1) Uma tese acadêmica não é um livro. A afirmação supõe a advertência de que, para chegar à publicação comercial, deve-se contemplar um trabalho de reelaboração que possibilite “traduzir” um gênero discursivo no outro, quer dizer, passar de um conjunto de convenções que serviriam para organizar o trabalho de pesquisa a outro esquema normativo.

2) Não existe um único tipo de livro. O autor deve definir com clareza se seu livro terá a forma de um ensaio, uma obra de consulta, um manual etc. Cada uma dessas “espécies” encerra ordenamentos formais distintos.

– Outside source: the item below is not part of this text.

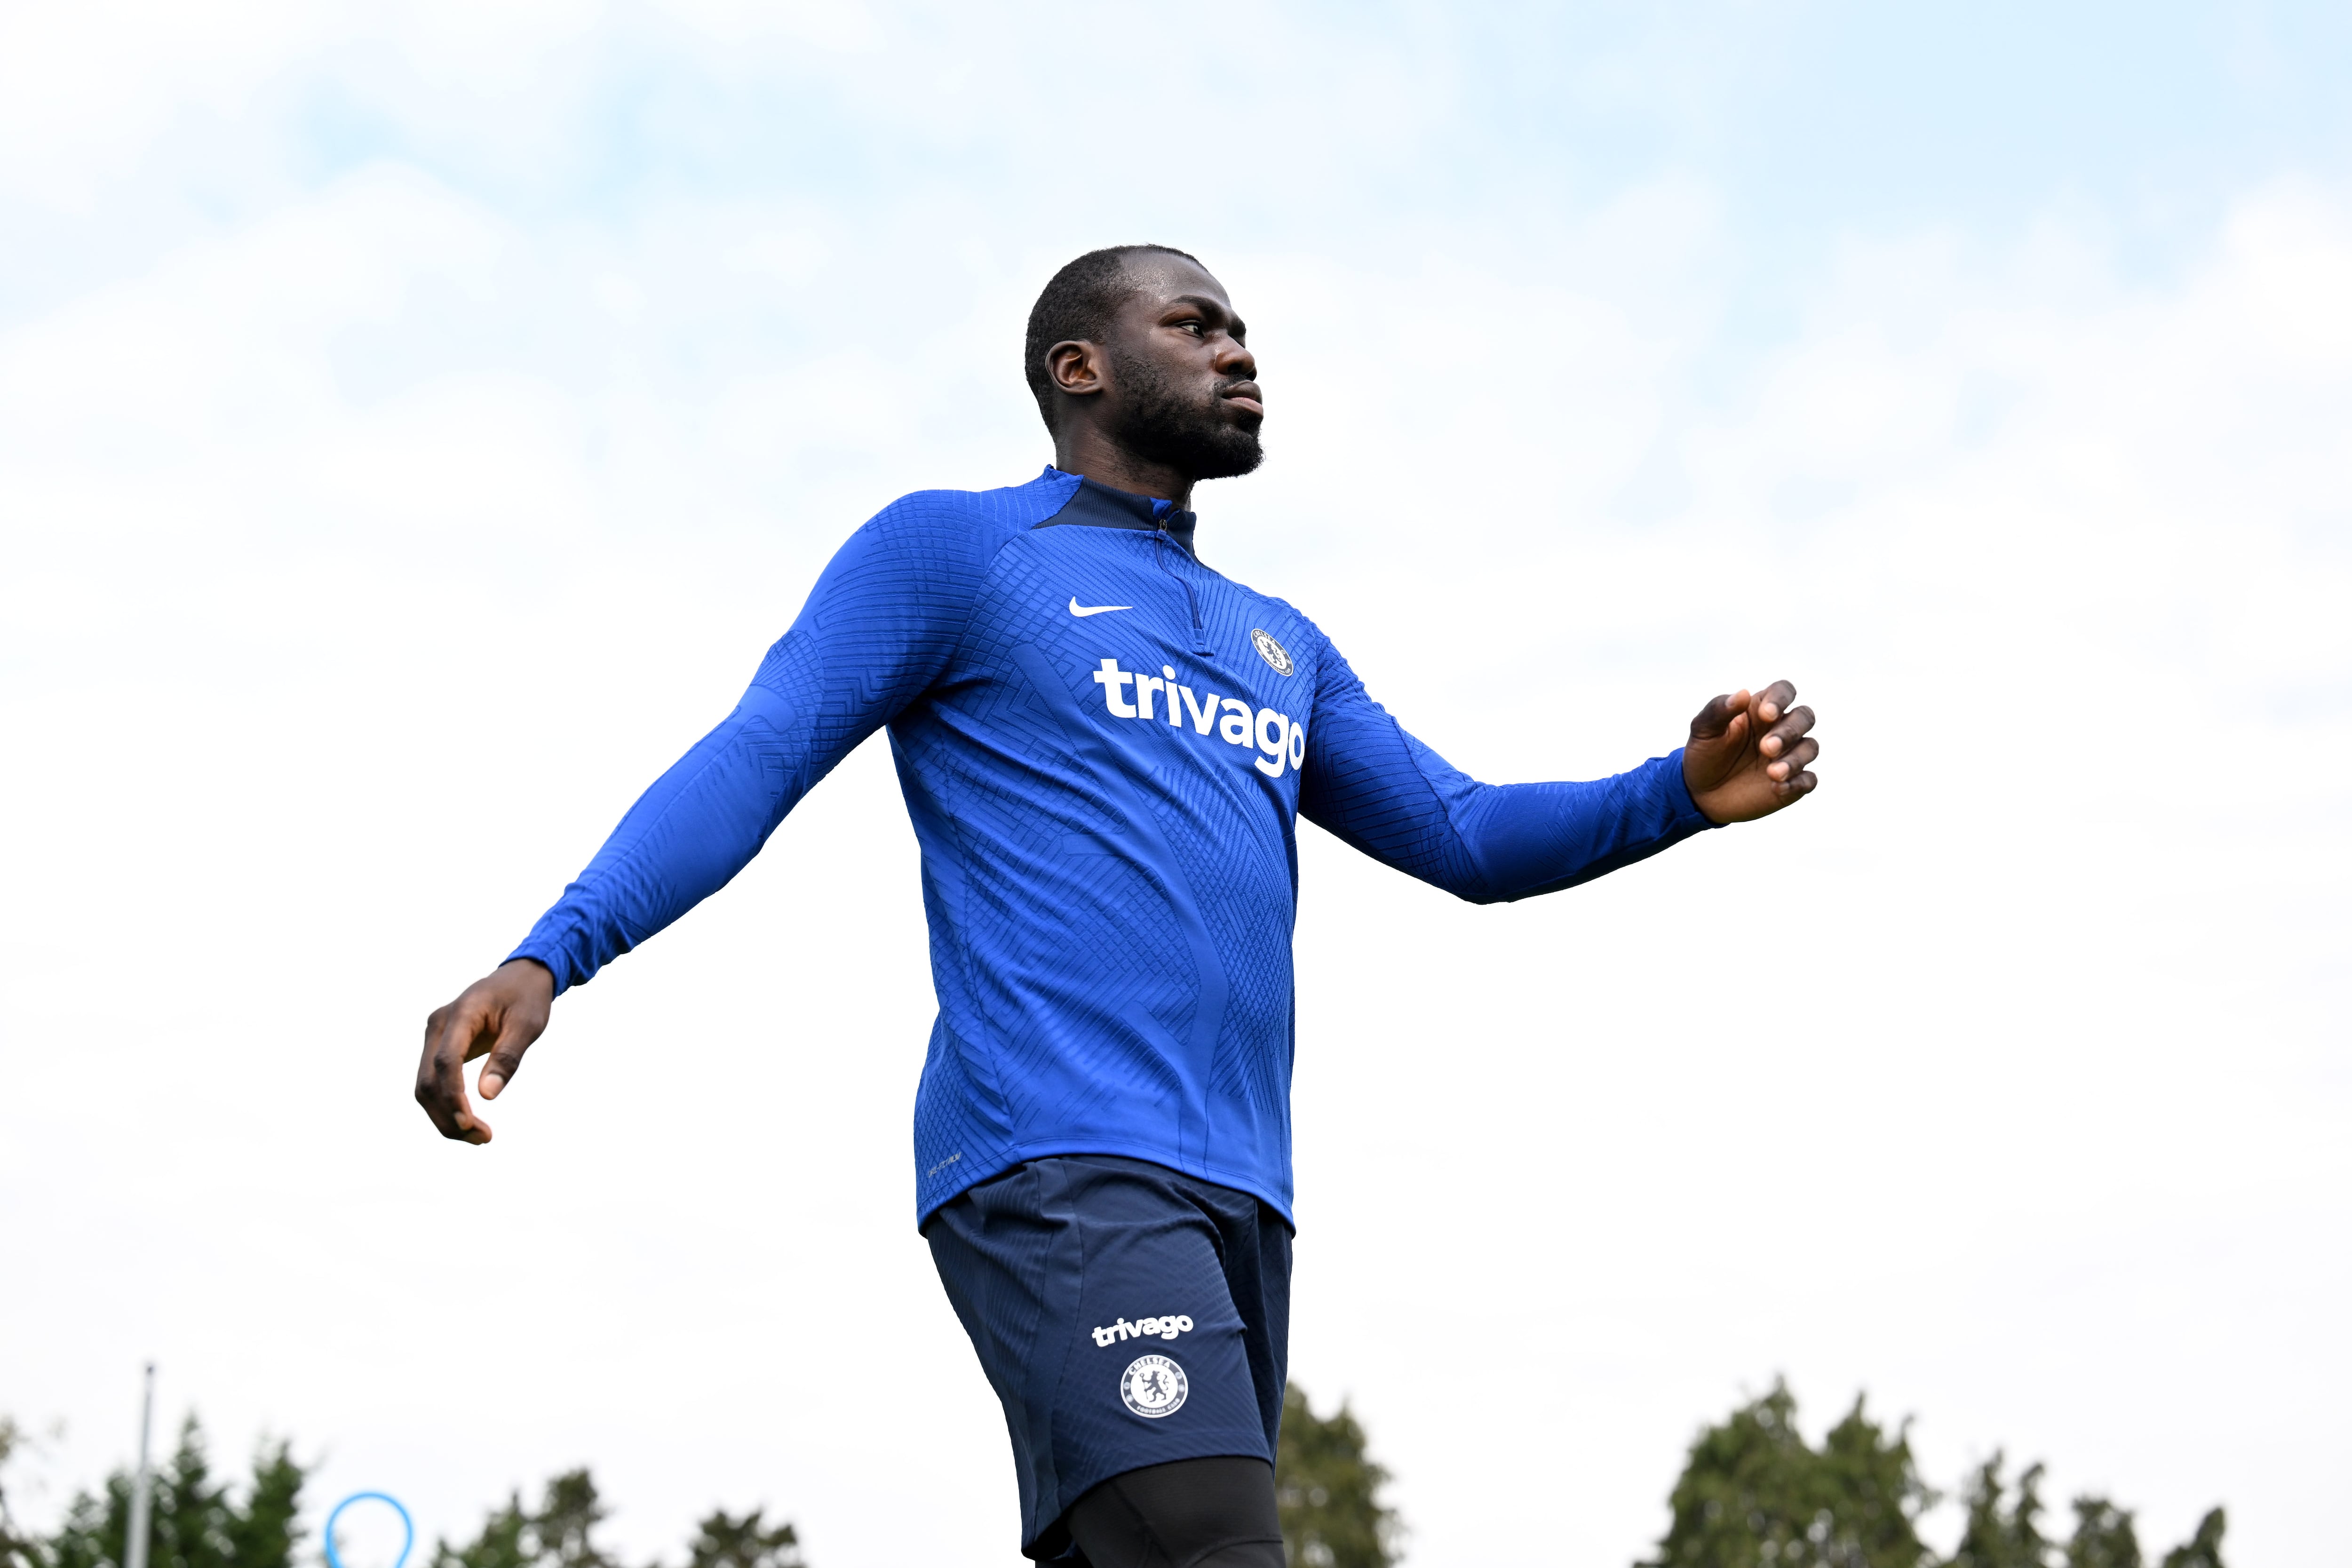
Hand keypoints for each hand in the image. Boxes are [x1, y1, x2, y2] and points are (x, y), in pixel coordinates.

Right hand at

3) O autor não deve levar sua tese de doutorado para uma editora. De algum modo é preciso convencer o editor da perspectiva inclusive econômica da pesquisa que se busca publicar. É difícil que o editor considere uma proposta “crua”, que não se adeque desde o início aos requerimentos e aspectos formais próprios do livro. É o próprio autor, portanto, que assume a tarefa inicial e decisiva de converter a tese em livro.

4) O “público leitor” ao qual o livro se dirige é uma entidade exageradamente vaga, heterogênea e inacessível. Dentro de tal vastidão, primeiro o autor e, em seguida, de maneira definitiva, o editor devem definir os limites e as características de um público mais concreto, tarefa não muito difícil quando se reflete sobre os alcances e a circulação regular do tema do qual se trata. A clareza sobre esse item é vital para determinar o “tom” geral que terá a exposição.

5) Existem certas seções próprias da tese que devem ser particularmente revistas (inclusive, em muitos casos, diretamente eliminadas) ao transformar esse gênero acadêmico em um livro. Assim ocorre com as seções reservadas aos contextos teóricos e metodológicos, “estados da arte”, as longas citações textuais inseridas em função do respeito que determinados autores e obras têm dentro de um campo disciplinar específico, os apêndices, as ilustrações, os gráficos e tabelas ou quadros.

6) Existem certas seções próprias do livro que devem ser cuidadosamente pensadas e elaboradas a fim de oferecer clareza imediata aos leitores [interessados pela obra]. Assim ocorre com a introdução do livro, bem como com todos os aspectos paratextuais (sumário, quarta capa, inserção em uma determinada coleção). A orientação do editor para a apresentação gráfica geral do texto é fundamental aqui.

7) Um livro se caracteriza por ter uma escrita fluida. Ainda que trate de temas complexos e recorra a determinado vocabulário técnico, essa fluidez é a principal garantia para gerar interesse nos leitores. Tanto a revisão inicial da pesquisa por parte do próprio autor como o editing e a correção de estilo devem se guiar nesse sentido.

8) A fluidez da escrita nutre-se do equilíbrio correto e eficaz entre o que se expõe e o que se pressupõe, quer dizer, entre o que literalmente se escreve e aquilo que, por trás das palavras, julga-se tratar de conhecimentos que o público leitor possui e manuseia. O ato comunicativo completo é a soma de exposição e pressuposição. Caso se contem ao leitor muitas coisas que ele já sabe, ele abandonará a leitura por aborrecimento; diferentemente, caso se contem muitas coisas que ele desconhece, o leitor julgará, então, e com razão, que é um texto incompreensível.

9) Para que uma tese acadêmica transforme-se em um livro, é necessário o trabalho cooperativo entre autor e editor. Não se trata de uma competência nem de imposições pouco razoáveis, mas de que os autores aceitem, de maneira natural, o conhecimento, a experiência e o trabalho específico do outro.

10) Se a tiragem da publicação [esgotar], além da comemoração, deverá se pensar de imediato em uma reedição revista e aperfeiçoada: um livro sempre pode ser melhorado.